Antigas Irmãs, você disse?"

"Oh, você é traiçoeira."

"Todas as Reverendas Madres são traiçoeiras."

"Você nunca pára de ensinar!"

"É isso que eu faço?"

"Como eu era inocente! 
Perguntar a você o que faz realmente."

"Você sabe tanto quanto eu. 
Esperamos a humanidade amadurecer. 
O Tirano apenas lhes
deu tempo para crescer, mas agora precisam de cuidados."

"O que o Tirano tem a ver com a minha dor?"

"Que mulher tola! Você fracassou na Agonia?"

"Sabe que não."

"Pare de tropeçar no óbvio."

"Cadela!"

"Prefiro bruxa. Qualquer das duas é preferível a prostituta."
"A única diferença entre a Bene Gesserit e as Honradas Madres é o mercado. 

Vocês se casaram com a nossa Irmandade."

"Nossa Irmandade?"
"Vocês se reproduziram pelo poder! No que isso é diferente de..."

"Não distorça os fatos, Murbella. Mantenha os olhos na sobrevivência."
"
Não me diga que você não tinha poder."
"
Uma autoridade temporária sobre as pessoas com o propósito de sobrevivência."
"
Sobrevivência novamente!"

"Numa Irmandade que promove a sobrevivência dos outros. 
Como a mulher casada que
dá à luz crianças."

"Então isso se reduz à procriação."

"Essa é uma decisão individual: a família e o que a cerca. 
O que deleita a vida e faz a felicidade?"

Murbella começou a rir. Deixou cair as mãos e abriu os olhos, 
dando com Bellonda que estava lá, observando.

- É sempre uma tentação para uma nova Reverenda Madre-Bellonda disse. 
- Bater um papo com a Outra Memória. Quem era desta vez? Dar?
Murbella as sentiu.
- Não confie em nada do que elas lhe dão. É um conhecimento, e você deve julgar por si.
"Exatamente as palavras de Odrade. Olhe para as cenas há muito vividas através dos
olhos dos mortos. Que espreita notável!"
- Você pode perder-se aí por horas seguidas - Bellonda disse. - Procure restringir-se.
Esteja certa de onde pisa. Uma mão para você e outra para o barco.*
(* A expressão em inglês One hand for your self and one for the ship
 tem como correspondente em português
"Um olho no padre, outro na missa". (N. da T.))

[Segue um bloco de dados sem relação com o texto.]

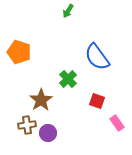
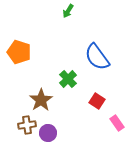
red square: rotated 14 degrees clockwise
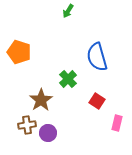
blue semicircle: rotated 20 degrees clockwise
pink rectangle: rotated 49 degrees clockwise
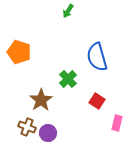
brown cross: moved 2 px down; rotated 30 degrees clockwise
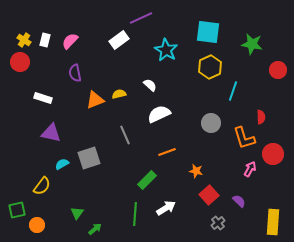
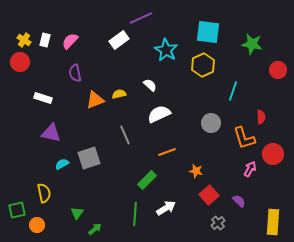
yellow hexagon at (210, 67): moved 7 px left, 2 px up
yellow semicircle at (42, 186): moved 2 px right, 7 px down; rotated 48 degrees counterclockwise
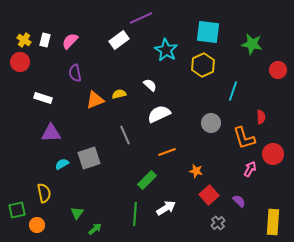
purple triangle at (51, 133): rotated 15 degrees counterclockwise
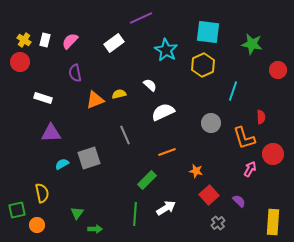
white rectangle at (119, 40): moved 5 px left, 3 px down
white semicircle at (159, 114): moved 4 px right, 2 px up
yellow semicircle at (44, 193): moved 2 px left
green arrow at (95, 229): rotated 40 degrees clockwise
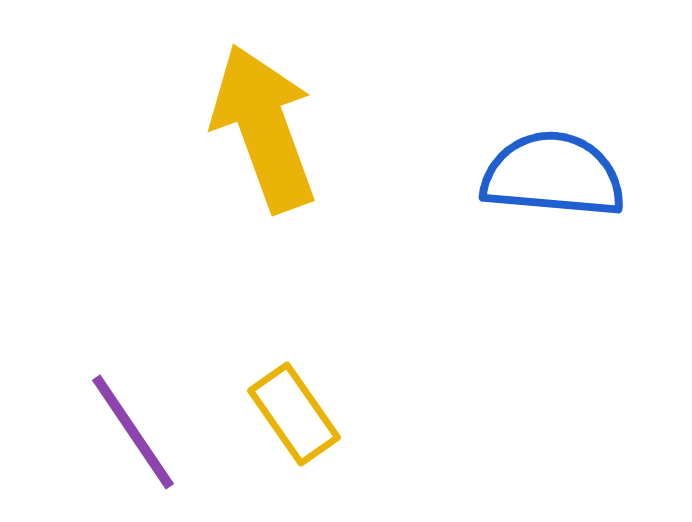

Aí estava de novo! O passado aplicado ao presente. 
Como a Outra Memória tornava rica a vida cotidiana.
- Isso passa - Bellonda disse. - Torna-se um chapéu velho depois de um tempo. - Ela pôs
um relatório em frente de Murbella.
"Chapéu velho! Uma mão para você e outra para o barco. Tanta coisa certa nas
expressões."

Murbella recostou-se na cadeira linga para examinar o relatório de Bellonda, imaginandose
de repente na expressão de Odrade: "A Rainha Aranha no centro de sua teia." A teia podia
estar um pouco esfiapada nesse momento, mas ainda estava lá, para agarrar as coisas a serem
digeridas. Bastava um sinal de disparo e lá vinha Bell correndo, as mandíbulas mexendo-se
com antecipação. As palavras de arranque eram "Arquivos" e "Análise".
Vendo Bellonda sob essa luz, Murbella percebeu a sabedoria nos métodos em que Odrade
a tinha empregado, as falhas tão valiosas como os pontos fortes. Quando Murbella terminou
o relatório, Bellonda ainda estava lá, de pé, numa atitude característica.
Murbella reconhecia que Bellonda considerava todos os que a convocavam como pessoas
que não estavam à altura, que apelavam para os Arquivos por razões frívolas e tinham de ser
postos nos eixos. Frivolidade: a bête noire de Bellonda. Achou isso divertido.